L'annonce faite hier par la ministre des Ressources humaines Diane Finley nous éclaire enfin sur les transformations qui se préparent à l'assurance emploi, mais elle laisse encore trop de zones d'ombre et de place à l'interprétation.

Après des semaines de rumeurs alimentées par les déclarations contradictoires, le chat est sorti du sac. On ne se contente pas de réécrire la définition de «l'emploi convenable» - celui qu'un chômeur doit accepter sous peine de perdre ses prestations. On la rend conditionnelle à l'usage que celui-ci aura fait du système au cours des années précédentes. Plus le travailleur aura été «payant» pour le régime (cotisant longtemps et recevant peu de prestations), plus il aura du temps pour chercher un emploi équivalent à celui qu'il occupait. Les chômeurs moins méritants devront faire des compromis sur le salaire et le type d'emploi plus rapidement.

Un travailleur spécialisé, comme un ingénieur, un enseignant ou un opérateur de machinerie, ne sera pas obligé d'accepter un emploi qui ne correspond pas à ses compétences, a indiqué la ministre Finley. N'empêche, malgré ses précisions et celles de ses fonctionnaires, on n'est pas encore en mesure de dire au public à quoi s'attendre exactement. Il faudra voir les règlements et, surtout, l'interprétation qui en sera faite aux guichets de l'assurance emploi.

Cette distinction entre trois classes de chômeurs, et les différences de traitement qu'elle leur impose, représente un changement majeur au programme. Nous avons cependant de gros doutes sur son utilité.

Avons-nous un problème national de chômeurs qui refusent de bons boulots pour pouvoir se la couler douce sur le bras de l'assurance emploi? Si c'était le cas, ces resserrements se justifieraient. Mais dans l'état actuel des choses, c'est inutilement punitif.
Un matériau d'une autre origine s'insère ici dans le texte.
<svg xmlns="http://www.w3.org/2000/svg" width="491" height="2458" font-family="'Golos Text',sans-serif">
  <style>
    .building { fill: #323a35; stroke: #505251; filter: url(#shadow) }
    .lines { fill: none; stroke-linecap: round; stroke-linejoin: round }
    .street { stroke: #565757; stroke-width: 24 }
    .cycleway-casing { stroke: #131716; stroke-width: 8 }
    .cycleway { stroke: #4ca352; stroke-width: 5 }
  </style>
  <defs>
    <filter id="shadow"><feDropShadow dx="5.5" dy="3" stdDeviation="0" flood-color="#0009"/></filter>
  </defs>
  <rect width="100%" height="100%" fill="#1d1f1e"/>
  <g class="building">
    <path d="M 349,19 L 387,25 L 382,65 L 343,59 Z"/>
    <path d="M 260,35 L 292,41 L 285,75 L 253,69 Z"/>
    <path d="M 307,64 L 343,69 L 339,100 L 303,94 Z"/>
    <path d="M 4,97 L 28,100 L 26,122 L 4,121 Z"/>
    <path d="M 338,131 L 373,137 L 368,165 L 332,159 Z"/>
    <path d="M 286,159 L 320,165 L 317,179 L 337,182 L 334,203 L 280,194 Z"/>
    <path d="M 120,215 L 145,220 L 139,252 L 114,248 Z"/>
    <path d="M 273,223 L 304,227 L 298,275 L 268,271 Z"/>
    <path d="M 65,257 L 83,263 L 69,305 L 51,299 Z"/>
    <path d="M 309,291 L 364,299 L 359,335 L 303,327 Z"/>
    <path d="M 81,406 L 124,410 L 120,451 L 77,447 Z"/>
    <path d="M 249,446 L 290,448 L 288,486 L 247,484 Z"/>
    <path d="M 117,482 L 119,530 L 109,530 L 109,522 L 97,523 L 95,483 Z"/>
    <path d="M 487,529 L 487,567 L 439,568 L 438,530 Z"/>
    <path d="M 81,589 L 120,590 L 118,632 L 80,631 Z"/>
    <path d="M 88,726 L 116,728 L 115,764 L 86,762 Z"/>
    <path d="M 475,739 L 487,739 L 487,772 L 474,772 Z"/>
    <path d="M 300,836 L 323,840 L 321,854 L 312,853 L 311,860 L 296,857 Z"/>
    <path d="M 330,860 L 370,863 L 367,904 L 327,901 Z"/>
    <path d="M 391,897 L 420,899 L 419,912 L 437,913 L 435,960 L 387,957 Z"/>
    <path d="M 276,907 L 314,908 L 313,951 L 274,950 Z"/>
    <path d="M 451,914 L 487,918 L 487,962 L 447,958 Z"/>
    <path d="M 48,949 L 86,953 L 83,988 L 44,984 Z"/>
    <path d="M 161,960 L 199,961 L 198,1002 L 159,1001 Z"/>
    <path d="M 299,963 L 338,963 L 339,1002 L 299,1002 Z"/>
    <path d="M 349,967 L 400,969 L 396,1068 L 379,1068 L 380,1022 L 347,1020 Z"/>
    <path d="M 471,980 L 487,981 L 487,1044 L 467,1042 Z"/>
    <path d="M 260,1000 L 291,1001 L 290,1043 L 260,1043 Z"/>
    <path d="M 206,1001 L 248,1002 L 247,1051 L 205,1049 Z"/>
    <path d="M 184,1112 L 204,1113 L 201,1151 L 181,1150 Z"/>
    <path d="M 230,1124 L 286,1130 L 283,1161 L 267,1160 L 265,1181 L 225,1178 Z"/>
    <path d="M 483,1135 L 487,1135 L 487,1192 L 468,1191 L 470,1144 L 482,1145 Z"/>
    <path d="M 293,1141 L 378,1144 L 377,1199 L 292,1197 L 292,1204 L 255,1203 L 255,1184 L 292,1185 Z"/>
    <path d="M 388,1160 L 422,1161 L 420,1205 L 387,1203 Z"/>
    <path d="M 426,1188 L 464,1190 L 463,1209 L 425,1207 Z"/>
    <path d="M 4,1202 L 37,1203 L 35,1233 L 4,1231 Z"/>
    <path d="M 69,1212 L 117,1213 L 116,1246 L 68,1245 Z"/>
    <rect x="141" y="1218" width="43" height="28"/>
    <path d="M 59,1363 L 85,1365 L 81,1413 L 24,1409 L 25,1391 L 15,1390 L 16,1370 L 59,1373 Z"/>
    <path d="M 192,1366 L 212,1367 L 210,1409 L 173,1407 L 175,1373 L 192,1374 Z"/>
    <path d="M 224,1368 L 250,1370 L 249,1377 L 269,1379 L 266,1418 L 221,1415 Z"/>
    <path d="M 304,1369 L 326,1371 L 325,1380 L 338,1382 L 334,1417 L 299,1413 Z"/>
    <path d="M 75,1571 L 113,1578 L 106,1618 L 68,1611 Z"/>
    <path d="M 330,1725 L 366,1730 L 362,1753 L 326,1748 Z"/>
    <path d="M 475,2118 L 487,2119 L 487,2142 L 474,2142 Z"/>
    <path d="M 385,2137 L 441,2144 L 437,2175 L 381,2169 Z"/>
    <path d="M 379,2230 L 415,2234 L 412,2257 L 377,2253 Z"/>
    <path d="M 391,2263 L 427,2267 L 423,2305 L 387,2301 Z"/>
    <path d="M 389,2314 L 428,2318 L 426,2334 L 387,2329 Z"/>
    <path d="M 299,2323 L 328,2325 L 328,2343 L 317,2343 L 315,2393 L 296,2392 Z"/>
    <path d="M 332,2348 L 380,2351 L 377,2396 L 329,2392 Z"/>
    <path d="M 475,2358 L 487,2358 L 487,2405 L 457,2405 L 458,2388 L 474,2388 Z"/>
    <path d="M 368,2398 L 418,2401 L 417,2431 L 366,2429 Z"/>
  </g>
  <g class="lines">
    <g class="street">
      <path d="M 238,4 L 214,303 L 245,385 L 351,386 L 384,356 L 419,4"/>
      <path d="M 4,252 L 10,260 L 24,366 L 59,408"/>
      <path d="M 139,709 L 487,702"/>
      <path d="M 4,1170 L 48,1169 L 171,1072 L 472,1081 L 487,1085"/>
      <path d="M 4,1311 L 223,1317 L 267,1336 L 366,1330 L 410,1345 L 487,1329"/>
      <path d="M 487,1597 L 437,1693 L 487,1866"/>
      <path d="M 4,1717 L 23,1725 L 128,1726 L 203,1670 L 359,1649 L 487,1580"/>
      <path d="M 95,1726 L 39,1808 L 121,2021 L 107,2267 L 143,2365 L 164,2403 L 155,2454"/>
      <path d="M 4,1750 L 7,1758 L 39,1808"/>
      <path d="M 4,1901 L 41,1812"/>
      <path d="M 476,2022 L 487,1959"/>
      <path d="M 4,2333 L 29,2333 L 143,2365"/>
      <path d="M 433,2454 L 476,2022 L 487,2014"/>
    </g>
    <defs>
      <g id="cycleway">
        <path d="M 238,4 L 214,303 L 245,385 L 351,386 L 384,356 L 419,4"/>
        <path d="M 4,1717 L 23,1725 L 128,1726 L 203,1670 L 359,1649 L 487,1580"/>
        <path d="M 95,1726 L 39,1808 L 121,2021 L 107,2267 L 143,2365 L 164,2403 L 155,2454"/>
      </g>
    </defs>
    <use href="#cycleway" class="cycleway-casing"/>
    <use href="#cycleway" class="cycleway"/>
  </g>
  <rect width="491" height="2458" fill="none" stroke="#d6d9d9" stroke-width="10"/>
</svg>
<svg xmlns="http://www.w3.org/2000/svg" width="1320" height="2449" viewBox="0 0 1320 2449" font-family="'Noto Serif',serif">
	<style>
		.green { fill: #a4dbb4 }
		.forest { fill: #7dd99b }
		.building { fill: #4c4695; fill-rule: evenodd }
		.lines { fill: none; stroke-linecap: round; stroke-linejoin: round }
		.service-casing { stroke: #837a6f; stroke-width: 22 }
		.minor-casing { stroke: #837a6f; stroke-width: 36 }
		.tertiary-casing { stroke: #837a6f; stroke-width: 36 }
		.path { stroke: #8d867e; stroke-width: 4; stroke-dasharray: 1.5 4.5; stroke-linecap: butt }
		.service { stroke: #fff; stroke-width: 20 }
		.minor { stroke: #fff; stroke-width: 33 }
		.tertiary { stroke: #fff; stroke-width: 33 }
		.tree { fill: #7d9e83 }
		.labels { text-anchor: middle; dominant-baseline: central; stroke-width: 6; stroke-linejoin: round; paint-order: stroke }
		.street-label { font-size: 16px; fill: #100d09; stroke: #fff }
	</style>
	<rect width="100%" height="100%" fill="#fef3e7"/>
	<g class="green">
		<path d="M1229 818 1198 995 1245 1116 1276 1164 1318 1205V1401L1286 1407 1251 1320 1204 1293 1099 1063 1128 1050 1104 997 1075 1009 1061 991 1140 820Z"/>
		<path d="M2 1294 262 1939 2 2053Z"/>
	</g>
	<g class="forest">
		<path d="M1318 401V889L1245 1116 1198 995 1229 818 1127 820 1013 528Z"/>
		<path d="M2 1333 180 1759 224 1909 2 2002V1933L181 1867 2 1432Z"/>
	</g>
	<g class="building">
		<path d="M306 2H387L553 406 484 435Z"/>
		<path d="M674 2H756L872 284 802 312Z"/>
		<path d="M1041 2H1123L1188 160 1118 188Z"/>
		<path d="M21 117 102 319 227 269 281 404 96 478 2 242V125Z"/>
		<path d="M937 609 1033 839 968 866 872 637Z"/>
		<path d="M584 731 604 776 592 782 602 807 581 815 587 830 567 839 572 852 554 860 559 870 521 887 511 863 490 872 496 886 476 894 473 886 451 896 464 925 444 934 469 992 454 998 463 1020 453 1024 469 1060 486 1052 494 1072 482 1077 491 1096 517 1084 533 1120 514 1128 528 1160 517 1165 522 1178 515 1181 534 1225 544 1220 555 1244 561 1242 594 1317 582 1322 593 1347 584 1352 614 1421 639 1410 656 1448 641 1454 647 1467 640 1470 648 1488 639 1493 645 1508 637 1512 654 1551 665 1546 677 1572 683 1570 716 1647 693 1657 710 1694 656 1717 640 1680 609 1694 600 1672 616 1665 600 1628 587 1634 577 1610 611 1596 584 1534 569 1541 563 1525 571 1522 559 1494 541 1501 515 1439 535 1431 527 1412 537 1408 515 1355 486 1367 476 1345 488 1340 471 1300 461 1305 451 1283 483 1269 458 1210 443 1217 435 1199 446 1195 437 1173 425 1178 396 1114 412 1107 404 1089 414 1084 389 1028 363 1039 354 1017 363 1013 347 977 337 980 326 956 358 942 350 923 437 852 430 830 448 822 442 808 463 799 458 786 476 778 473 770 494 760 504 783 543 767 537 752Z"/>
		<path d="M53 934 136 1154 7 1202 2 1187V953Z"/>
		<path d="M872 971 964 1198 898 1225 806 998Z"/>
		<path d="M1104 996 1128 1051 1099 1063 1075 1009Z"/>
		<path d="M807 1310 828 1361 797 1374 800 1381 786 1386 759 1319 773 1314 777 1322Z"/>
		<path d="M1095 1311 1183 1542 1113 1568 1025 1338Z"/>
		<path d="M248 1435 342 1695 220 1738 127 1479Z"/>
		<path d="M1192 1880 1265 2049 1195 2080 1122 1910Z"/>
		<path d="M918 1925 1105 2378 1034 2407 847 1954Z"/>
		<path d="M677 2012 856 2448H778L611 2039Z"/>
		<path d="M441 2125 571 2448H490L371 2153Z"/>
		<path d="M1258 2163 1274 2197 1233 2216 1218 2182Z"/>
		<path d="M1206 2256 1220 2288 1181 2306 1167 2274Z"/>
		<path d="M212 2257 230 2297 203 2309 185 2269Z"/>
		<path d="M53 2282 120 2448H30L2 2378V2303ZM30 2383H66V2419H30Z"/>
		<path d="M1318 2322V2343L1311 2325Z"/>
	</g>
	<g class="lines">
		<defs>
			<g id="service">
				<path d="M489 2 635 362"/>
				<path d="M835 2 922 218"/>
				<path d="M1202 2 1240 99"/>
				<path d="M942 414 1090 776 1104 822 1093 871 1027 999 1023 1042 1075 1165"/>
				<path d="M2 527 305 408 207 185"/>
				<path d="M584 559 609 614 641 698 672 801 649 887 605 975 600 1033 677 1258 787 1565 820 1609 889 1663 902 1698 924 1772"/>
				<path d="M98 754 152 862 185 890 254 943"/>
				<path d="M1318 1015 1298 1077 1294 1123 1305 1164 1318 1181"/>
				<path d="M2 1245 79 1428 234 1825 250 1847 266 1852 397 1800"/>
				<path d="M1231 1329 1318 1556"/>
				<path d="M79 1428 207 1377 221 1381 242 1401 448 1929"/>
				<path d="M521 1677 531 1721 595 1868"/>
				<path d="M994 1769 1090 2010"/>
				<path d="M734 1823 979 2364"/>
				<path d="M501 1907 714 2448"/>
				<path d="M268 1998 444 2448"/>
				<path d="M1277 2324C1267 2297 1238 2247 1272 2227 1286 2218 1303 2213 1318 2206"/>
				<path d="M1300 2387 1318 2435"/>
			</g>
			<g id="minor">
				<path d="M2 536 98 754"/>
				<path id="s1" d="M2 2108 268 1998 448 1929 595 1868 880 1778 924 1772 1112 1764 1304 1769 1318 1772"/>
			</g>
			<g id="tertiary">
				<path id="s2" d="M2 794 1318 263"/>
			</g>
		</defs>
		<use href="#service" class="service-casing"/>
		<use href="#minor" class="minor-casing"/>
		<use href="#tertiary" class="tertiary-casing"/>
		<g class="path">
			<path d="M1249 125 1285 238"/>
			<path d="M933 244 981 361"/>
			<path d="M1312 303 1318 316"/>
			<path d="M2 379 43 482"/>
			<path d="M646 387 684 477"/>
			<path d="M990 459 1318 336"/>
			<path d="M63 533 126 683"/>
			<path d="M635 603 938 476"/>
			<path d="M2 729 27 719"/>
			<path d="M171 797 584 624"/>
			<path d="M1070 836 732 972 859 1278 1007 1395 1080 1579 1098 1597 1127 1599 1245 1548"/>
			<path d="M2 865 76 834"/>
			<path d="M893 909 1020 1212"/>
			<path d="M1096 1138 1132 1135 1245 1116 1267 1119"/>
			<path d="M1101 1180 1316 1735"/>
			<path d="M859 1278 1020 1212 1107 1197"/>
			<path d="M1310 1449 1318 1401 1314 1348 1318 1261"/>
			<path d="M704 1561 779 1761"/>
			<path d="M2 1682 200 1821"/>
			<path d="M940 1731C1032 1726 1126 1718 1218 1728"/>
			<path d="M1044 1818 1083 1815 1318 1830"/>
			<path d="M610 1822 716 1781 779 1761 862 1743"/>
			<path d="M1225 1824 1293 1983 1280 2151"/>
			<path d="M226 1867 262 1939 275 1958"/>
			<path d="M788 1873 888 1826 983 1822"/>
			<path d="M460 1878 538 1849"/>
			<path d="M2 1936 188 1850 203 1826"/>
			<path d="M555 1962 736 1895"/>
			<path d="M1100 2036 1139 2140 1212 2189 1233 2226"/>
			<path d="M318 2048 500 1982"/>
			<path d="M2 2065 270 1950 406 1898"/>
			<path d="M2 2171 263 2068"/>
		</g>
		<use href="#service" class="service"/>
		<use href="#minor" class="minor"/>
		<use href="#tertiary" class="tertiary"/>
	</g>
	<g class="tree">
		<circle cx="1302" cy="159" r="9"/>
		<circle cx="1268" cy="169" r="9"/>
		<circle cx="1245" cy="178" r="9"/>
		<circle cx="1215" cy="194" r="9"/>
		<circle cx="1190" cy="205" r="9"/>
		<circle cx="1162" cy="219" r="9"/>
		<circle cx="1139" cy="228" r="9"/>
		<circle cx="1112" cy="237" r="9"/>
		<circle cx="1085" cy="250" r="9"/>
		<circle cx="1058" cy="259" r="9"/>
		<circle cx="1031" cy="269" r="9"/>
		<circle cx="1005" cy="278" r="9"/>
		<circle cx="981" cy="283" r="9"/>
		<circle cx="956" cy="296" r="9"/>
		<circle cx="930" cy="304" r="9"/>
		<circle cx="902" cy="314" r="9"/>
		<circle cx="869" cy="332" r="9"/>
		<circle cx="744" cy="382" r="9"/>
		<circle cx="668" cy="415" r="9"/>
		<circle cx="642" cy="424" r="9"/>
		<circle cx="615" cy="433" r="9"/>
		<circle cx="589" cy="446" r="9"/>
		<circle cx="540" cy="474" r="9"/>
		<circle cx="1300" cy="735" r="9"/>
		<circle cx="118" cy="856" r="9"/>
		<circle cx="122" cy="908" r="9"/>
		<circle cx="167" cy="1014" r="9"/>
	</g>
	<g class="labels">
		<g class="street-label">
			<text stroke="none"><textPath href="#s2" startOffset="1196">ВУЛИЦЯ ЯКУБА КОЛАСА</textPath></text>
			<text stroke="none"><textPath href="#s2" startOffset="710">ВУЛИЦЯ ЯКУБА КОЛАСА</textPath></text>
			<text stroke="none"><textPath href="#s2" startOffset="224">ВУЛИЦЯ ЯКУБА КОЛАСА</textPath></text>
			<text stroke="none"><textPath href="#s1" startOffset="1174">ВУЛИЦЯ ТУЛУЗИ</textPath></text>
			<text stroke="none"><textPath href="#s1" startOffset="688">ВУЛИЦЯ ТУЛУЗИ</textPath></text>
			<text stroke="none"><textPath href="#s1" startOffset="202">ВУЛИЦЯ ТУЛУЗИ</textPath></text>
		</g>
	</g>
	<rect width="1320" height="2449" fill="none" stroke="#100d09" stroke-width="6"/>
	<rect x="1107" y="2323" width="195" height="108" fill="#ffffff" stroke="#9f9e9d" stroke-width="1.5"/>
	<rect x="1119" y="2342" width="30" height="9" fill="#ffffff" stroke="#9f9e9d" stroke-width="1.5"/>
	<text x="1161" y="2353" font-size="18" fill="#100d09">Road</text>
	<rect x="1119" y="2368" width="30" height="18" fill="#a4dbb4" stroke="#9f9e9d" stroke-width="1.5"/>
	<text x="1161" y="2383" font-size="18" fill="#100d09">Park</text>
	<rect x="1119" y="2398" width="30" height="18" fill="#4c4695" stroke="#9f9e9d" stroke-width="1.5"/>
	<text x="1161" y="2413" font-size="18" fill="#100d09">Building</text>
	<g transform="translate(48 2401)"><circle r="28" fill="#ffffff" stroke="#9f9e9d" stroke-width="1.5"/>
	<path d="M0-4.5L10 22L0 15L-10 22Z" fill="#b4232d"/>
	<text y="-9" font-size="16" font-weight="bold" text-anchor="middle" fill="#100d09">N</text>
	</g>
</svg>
La prospérité de l'économie si chère à l'administration Harper nécessite que les Canadiens occupent de bons emplois. L'assurance y contribue en leur donnant le temps de se replacer lorsqu'ils se retrouvent au chômage. S'ils n'y sont pas parvenus à la fin de leurs prestations, alors oui, il sera temps d'envisager un recul. D'ici là, on a intérêt à les soutenir, et non à les court-circuiter, dans leur recherche.

Le travail saisonnier? Oui, on peut se demander si l'assurance emploi est la meilleure façon d'aider, non pas seulement des travailleurs, mais des industries et des régions entières, comme c'est le cas actuellement. La ministre, toutefois, ne propose rien pour changer cette dynamique. Les modifications annoncées se bornent à mettre de la pression sur les chômeurs.

Quant à diminuer le recours aux travailleurs immigrants temporaires, un des principaux objectifs de cette réforme, il ne faut pas oublier que le système actuel fait l'affaire de bien des employeurs. Plusieurs ne trouveraient pas leur compte dans la main-d'oeuvre locale.

Bref, à part se montrer plus tatillon envers ceux qu'il est censé aider, on voit mal ce que changera ce nouveau régime.